Just words

The Defense Authorization bill is a big win for the White House.

The Defense Authorization bill just signed into law, which (inter alia) finally kills the F-22, represents the strongest performance in years by the White House and the Office of the Secretary Defense in their perennial struggle to control military waste against the combined opposition of the services, the contractors, and their Congressional allies.

Just think how much better we would have done with more experienced President who believed in action rather than mere words.  And since we know that Obama’s interest in bipartisan action reflects mere naivete, John McCain’s backing for the cuts must have been a mere accident and not the product of skillful management.

Author: Mark Kleiman

Professor of Public Policy at the NYU Marron Institute for Urban Management and editor of the Journal of Drug Policy Analysis. Teaches about the methods of policy analysis about drug abuse control and crime control policy, working out the implications of two principles: that swift and certain sanctions don't have to be severe to be effective, and that well-designed threats usually don't have to be carried out. Books: Drugs and Drug Policy: What Everyone Needs to Know (with Jonathan Caulkins and Angela Hawken) When Brute Force Fails: How to Have Less Crime and Less Punishment (Princeton, 2009; named one of the "books of the year" by The Economist Against Excess: Drug Policy for Results (Basic, 1993) Marijuana: Costs of Abuse, Costs of Control (Greenwood, 1989) UCLA Homepage Curriculum Vitae Contact: Markarkleiman-at-gmail.com

6 thoughts on “Just words”

  1. "…the strongest performance in years by the White House…"

    If that ain't setting the bar as low as it goes, nothing is.

    And the total amount of the bill is actually quite a bit larger than that for FY 2009. Given the lack of results we're getting on the ground, how does this represent cost control?
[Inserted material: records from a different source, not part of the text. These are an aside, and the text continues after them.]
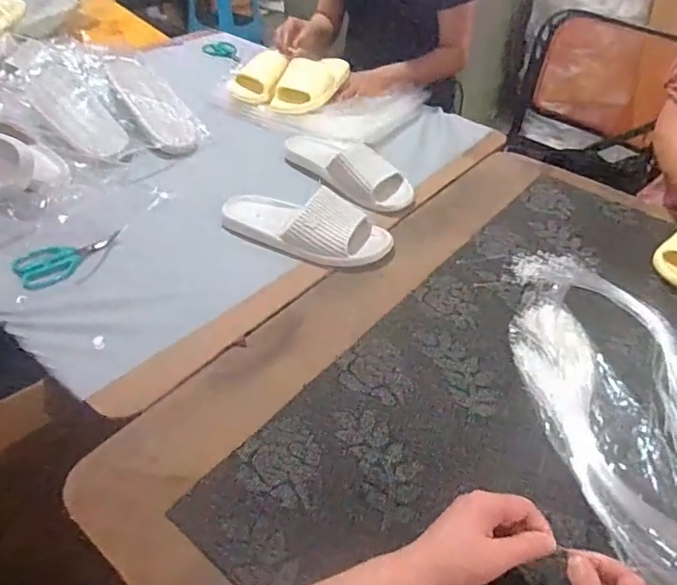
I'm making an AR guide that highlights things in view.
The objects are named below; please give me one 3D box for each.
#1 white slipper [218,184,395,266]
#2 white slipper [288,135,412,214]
[{"bbox_3d":[-0.052,-0.110,0.859,0.258,0.069,0.093,15,45,14],"label":"white slipper"},{"bbox_3d":[0.011,-0.242,0.992,0.107,0.082,0.267,-29,51,-28],"label":"white slipper"}]

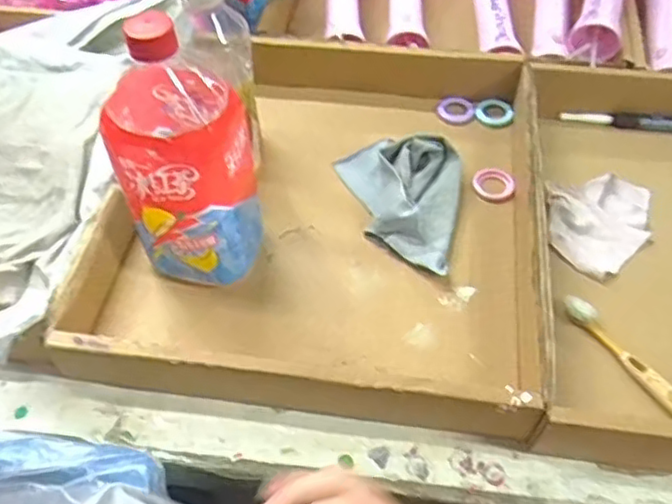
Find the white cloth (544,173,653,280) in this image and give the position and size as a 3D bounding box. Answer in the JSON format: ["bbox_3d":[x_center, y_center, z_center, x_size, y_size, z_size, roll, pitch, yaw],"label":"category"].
[{"bbox_3d":[0.235,-0.033,0.577,0.116,0.019,0.083,-36,61,-23],"label":"white cloth"}]

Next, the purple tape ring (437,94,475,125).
[{"bbox_3d":[0.123,-0.148,0.678,0.037,0.009,0.039,0,54,0],"label":"purple tape ring"}]

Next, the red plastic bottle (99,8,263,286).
[{"bbox_3d":[-0.109,-0.066,0.482,0.090,0.220,0.081,12,55,9],"label":"red plastic bottle"}]

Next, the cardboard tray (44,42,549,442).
[{"bbox_3d":[-0.006,-0.046,0.571,0.344,0.064,0.372,7,54,6],"label":"cardboard tray"}]

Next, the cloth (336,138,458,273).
[{"bbox_3d":[0.051,-0.049,0.584,0.107,0.034,0.140,9,54,7],"label":"cloth"}]

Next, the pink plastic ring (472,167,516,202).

It would be accurate to characterize Obama and Gates as merely preferring to waste defense money differently than the services, the contractors, and their Congressional allies.

  2. McCain was dubious and critical of the F-22 long before Obama ascended to office, so I'm not sure how much "skillful management" was needed to bring him aboard.

  3. The Defense Authorization bill just signed into law, which (inter alia) finally kills the F-22,

    We'll see. Obama and Gates just killed a fighter that has gone through Development Hell and was ready for production (and had a defined role), in favor of a fighter that probably won't be ready until the end of his term (if that), and that will probably end up costing damn near as much per unit due to the fact that they now have to load everything on it (hint: complexity increases expenditure).

    Personally, I wish they'd just sell the F-22 to the Japanese. That way, if the F-35 goes south (and it probably would, except that now the allied nations in developing and purchasing it would scream holy hell), we can always sheepishly come around and produce it again.

    Let's not get started on the idiocy of killing the alternative engine for the F-35 (because obviously our design process is just so perfect that there is zero chance that the engine might have some issue that, without an alternative, could ground the entire fleet for a while, am I right?).

    represents the strongest performance in years by the White House and the Office of the Secretary Defense in their perennial struggle to control military waste against the combined opposition of the services, the contractors, and their Congressional allies.

    Heaven forbid the services might actually have an idea on what they want, as opposed to a Presidential appointee who came out of the CIA. Besides, doesn't what Gates is doing seem awfully short-sighted? He's killing modernization programs that take years and decades to free up funding for a conflict that we might not even be in in five years – eating the seed corn, so to speak.

    That said, it's not all bad news. They finally killed FCS, which means that the good parts of it – the networking- will get incorporated into the services and we'll hopefully get a good modernization program this time, and the bad parts – the vehicles – will simply get brushed aside.

  4. When we get back to a "well regulated militia" then I will believe anything about the MI complex.

  5. When we get back to a “well regulated militia” then I will believe anything about the MI complex.

    You know, people use "Military-Industrial Complex" as a pejorative, but do you know why one exists? Because if you actually want to be a serious military and not import all your equipment, you need highly complex and specialized production lines to build the equipment and the spare parts to keep it in order. The days when we could pull a World War 2 – rapidly scale up a small force to a large one – are long gone.